In the coming scenes we get to see the interior of Irish pubs and lounges, stores, and houses (cottages). The cottages are of traditional Irish construction. Their interiors are simple, like the clothes of their owners. They are restful. The pubs are places of crowds, dancing, drinking, hope, and searching. Outside, the clouds never go away [reflecting the slight lift of North Atlantic Drift air]. The landscape is striking. The hills are prominent. The soil is rocky.

Of special note is a visit by ferry to the Aran Island (Inis Mor). The Aran Islands have a gloomy emptiness. The struggle of its settlers to turn barren limestone rock into a habitable place must have been monumental. It is like North Dakota late in the afternoon on a near winter fall afternoon, before the snow paints it white. The light casts shadows that make it seem empty. It seems haunting.
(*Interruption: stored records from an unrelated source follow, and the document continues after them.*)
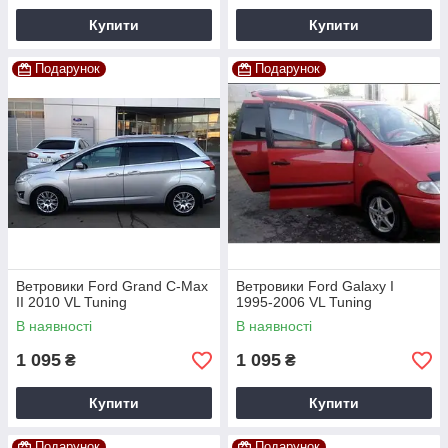
Купити
Купити
Подарунок
Подарунок
Ветровики Ford Grand C-Max
Ветровики Ford Galaxy I
II 2010 VL Tuning
1995-2006 VL Tuning
В наявності
В наявності
1 095
1 095
₴
₴
Купити
Купити
Подарунок
Подарунок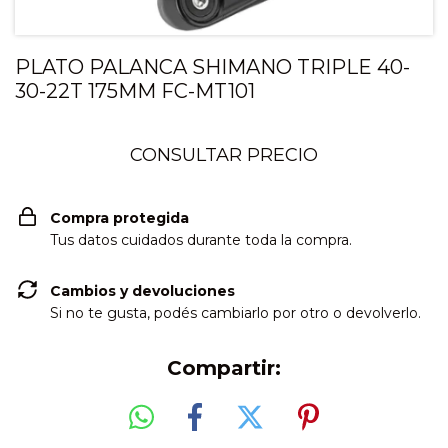
PLATO PALANCA SHIMANO TRIPLE 40-
30-22T 175MM FC-MT101
Compra protegida
Tus datos cuidados durante toda la compra.
Cambios y devoluciones
Si no te gusta, podés cambiarlo por otro o devolverlo.
Compartir:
Aran is a treeless, rocky place with fields built up by the work of its settlers. Indeed, the soil that is found in some places is totally imported. The fields have stone fences and look unproductive. It is a place of escape from British imperialism over the centuries, here an escape from even the village and its light press of people. The characters get the time to talk out in a place of oppressive emptiness. The edges of both round and connections begin.

An ultimate geographic question is being asked by the film in another context: is one escaping or finding "life" when one leaves the urban core to live in the rural area? Garofalo is beaten up by urbanity from the first time her face is on camera. She has that urban edge of skepticism and doubt. She is pushy. Yet she is drawn to the country. Sean Kelly (David O'Hara) , her love interest, is a reporter who has given up on city life to pursue writing in the village. Her edge shows when she meets him. She calls him "Paddy." Then she has to apologize saying she thought everyone was called "Paddy" in Ireland. Sean has left the urban world and the film proceeds to work on her interest in following along.
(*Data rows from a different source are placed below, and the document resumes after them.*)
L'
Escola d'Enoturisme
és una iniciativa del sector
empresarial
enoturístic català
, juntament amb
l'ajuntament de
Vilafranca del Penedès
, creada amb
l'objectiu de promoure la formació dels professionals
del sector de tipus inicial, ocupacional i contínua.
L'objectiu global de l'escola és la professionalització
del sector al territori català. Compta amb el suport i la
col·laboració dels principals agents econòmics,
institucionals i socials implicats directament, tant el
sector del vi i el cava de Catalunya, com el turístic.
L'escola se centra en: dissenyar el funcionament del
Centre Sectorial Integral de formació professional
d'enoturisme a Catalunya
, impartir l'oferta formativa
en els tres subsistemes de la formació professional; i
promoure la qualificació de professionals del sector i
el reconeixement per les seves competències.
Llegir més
Is she escaping? Is he? Well, the answer is obviously no. The pathway is eased by the discovery of technology in the remote corner. It bothers her that she is remote from her world. She says, "It's so beautiful here. If it just had the New York Times, it would be perfect" and "I long to fax someone." Sean has a notebook computer and fax machine. [The notebook could even be a Mayville/Valley City State IBM Think Pad, it is not clear]. Another computer pops into view at a surprise spot. The vast beauty of the region and the attractiveness of rural living contrast with a lack of sophistication in most residents, who make the screen and the primitiveness of it all. Yet technology's presence signals that it is a part of the postmodern world. Early modern comfort with postmodern communications, the combination greases the path to rural happiness.

One problem with the film as a learning tool is its "R" rating. Profanity is constant. You do get the same word in two versions of English, yet it is massively used. On the other hand--and not going as far as to rate it acceptable--, the profanity comes from both the early modern and postmodern characters. It crosses the urban-rural continuum. The film has good entertainment values, but probably makes the "date movie" list. That Garofalo is the star sort of puts it in that category.

[Joffe, Mark (director). 1997. The Matchmaker. film. N.p.: Gramercy Pictures.]

Updated from: Meartz, Paul D. 1997. Media Beat: The Matchmaker. Dakota Alliance November-December 1997: 5-6.